Cristina Rosetti (Joseph W. Musser), 3/12/24
Tuesday, Mar 12, 2024
EVENING WITH AN AUTHOR
We are excited to announce that Cristina M. Rosetti will be here to speak about Joseph White Musser: A Mormon Fundamentalist (published by University of Illinois Press) on Tuesday, Mar 12. She will be here from 5:30 to 7:30 p.m., will speak at 6:00, and answer questions and sign books before and after that time. We hope you will be able to make it that night but, if not, we can mail a signed copy or hold one here at the store for pick-up. To RSVP on Facebook, click here.
In 1921, the Church of Jesus Christ of Latter-day Saints excommunicated Joseph White Musser for his refusal to give up plural marriage. Cristina M. Rosetti tells the story of how a Church leader followed his beliefs into exile and applied the religious thought he began to develop in the mainline faith to become a foundational theologian of Mormon fundamentalism.

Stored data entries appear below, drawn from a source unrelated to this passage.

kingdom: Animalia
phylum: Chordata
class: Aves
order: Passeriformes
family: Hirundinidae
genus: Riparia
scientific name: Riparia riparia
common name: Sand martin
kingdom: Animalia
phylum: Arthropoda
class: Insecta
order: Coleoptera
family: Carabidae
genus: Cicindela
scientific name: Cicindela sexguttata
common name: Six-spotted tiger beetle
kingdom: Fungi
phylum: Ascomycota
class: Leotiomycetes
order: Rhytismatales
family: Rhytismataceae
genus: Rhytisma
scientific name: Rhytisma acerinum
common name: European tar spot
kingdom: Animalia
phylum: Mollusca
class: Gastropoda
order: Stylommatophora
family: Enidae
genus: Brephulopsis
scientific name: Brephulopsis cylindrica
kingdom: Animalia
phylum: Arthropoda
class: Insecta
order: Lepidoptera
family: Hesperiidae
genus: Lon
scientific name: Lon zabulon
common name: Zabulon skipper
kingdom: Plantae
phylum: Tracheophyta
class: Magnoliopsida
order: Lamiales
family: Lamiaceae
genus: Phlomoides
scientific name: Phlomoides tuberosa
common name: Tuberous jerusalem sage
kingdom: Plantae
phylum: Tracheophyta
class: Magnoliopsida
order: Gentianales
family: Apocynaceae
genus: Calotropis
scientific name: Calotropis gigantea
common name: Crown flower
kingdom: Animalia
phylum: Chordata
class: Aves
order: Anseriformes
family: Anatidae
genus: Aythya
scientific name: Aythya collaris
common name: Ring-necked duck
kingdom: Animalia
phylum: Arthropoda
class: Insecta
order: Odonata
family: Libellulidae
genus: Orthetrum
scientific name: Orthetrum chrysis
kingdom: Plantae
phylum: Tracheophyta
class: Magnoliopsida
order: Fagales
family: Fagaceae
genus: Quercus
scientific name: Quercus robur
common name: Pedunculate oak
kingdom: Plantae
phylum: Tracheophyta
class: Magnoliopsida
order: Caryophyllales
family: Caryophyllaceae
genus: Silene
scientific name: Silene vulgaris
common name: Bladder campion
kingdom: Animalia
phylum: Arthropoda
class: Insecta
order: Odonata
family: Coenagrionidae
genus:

Musser’s devotion to Joseph Smith’s vision and the faith’s foundational texts reflected a widespread uneasiness with, and reaction against, changes taking place across society. Rosetti analyzes how Musser’s writing and thought knit a disparate group of outcast LDS believers into a movement. She also places Musser’s eventful life against the backdrop of a difficult period in LDS history, when the Church strained to disentangle itself from plural marriage and leaders like Musser emerged to help dissident members make sense of their lives outside the mainstream.
The first book-length account of the Mormon thinker, Joseph White Musser reveals the figure whose teachings helped mold a movement.
Joseph White Musser: A Mormon Fundamentalist (from the Introductions to Mormon Thought series). University of Illinois Press. 112 pp. Paperback, $14.95/Hardback, $110.00 (special order only—would be signed at a later date). To purchase online, click here.
Cristina M. Rosetti is an assistant professor of humanities at Utah Tech University. Her research looks at the history and lived experience of Mormon fundamentalists in the Intermountain West. She has published articles in Dialogue, Journal of Mormon History, American Religion and Mormon Studies Review. Beginning in 2025, she will be the co-editor of Mormon Studies Review.